Relaxing…in the kitchen? Yes, there are several things I do to relax and wind down if I’m up for being on my feet. (Hence the reason I baked my way into labor with Little A!) I find much comfort in cooking or baking, where others may find more conventional ways to relax. To each their own, I say.
What I happened to be doing today was working on a new quest of food prepping. The best recipe for busy times is preparation and planning. This upcoming school year is going to be crazy busy for us, since I will also be back in school, so I thought I’d make my life (and theirs) easier by planning out our meals and freezing them when recipes allow.
The first one I made today was what I like to refer to as the Filipino version of chicken noodle soup. There’s no chicken or pasta though. There’s pork and spinach instead, served over white rice. (You can make brown instead if you like.) I remember having this soup quite often in the winter time, and also whenever we were sick. My mom hardly ever had chicken noodle soup, because this is what did the trick for us.
What you need:
|Tamarind Sinigang pronounced (sin-ee-gong) mix|
|Pot of water|
|Pork neck bones|
|Spinach (1-2 cups, your preference)|
|Bokchoy stalks halved (I use only a few stalks)|
|White Onion rough chopped (or red, which is what I had on hand)|
|1 Tomato rough sliced|
|Okra (a handful)|
|Green beans (1-2 cups, your preference)|
|Pepper to taste|
I’m laughing as I type in the ingredients, because I don’t have any real measurements. These are mostly my own preference. Whenever I am put into a position to ask my mom for a recipe, I get “a handful here…a pinch there…taste for sourness…” Even cooking rice has it’s obscure measurements. Thus, mine is different every single time.

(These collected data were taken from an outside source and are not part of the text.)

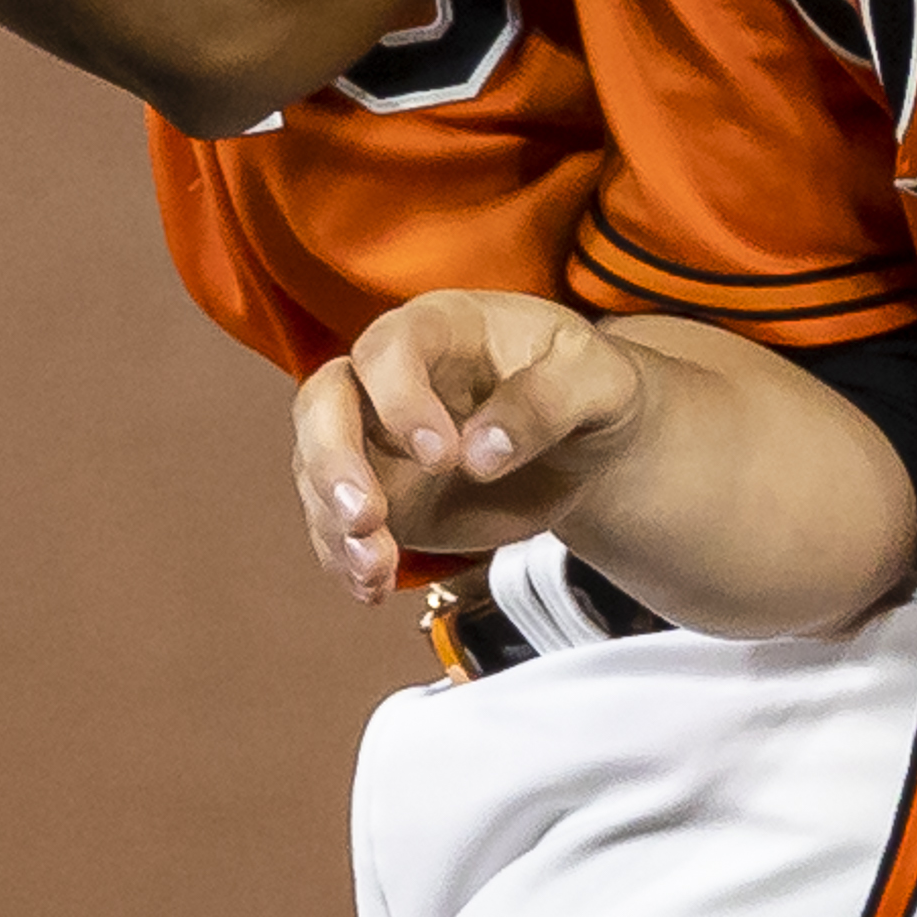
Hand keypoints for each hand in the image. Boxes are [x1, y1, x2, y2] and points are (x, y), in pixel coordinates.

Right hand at [291, 291, 657, 602]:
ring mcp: (378, 440)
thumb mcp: (598, 379)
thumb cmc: (586, 385)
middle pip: (323, 400)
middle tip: (367, 516)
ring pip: (318, 469)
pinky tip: (373, 587)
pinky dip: (345, 559)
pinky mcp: (382, 495)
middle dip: (331, 460)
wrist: (586, 438)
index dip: (400, 399)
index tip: (443, 456)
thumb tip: (482, 451)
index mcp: (442, 328)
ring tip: (376, 569)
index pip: (391, 348)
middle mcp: (392, 379)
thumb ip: (546, 402)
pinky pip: (338, 525)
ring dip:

In your pot of water, you need to nearly fill it with water and have enough room for the neck bones. You obviously don’t want it to overflow when it’s boiling. Place the neck bones into the water and bring to a boil, uncovered. Allow to cook for about 30 to 45 minutes. You will notice that a brown foam forms on top of the water. Use a ladle or spoon to skim the top of the pot and remove it.
Once you’ve removed the foamy layer, turn down the heat to about a medium and add HALF of the sinigang soup mix. Then add all of the vegetables, stirring well. Let simmer covered for about 30 minutes, ensuring the onions are softened. (That’s my guide to when it is done, haha!)
Taste the broth. It is supposed to be sour-salty, but not to the point that you can’t stand it. If you feel you need more of the soup mix, add more and simmer for a bit longer. Taste. Simmer. Taste… See the pattern? 🙂
My goal was to make enough of the soup to set aside half of it for freezing. To my surprise, Big D loved it that much, he took it to work this morning. It’s a good thing I have more ingredients for a second batch!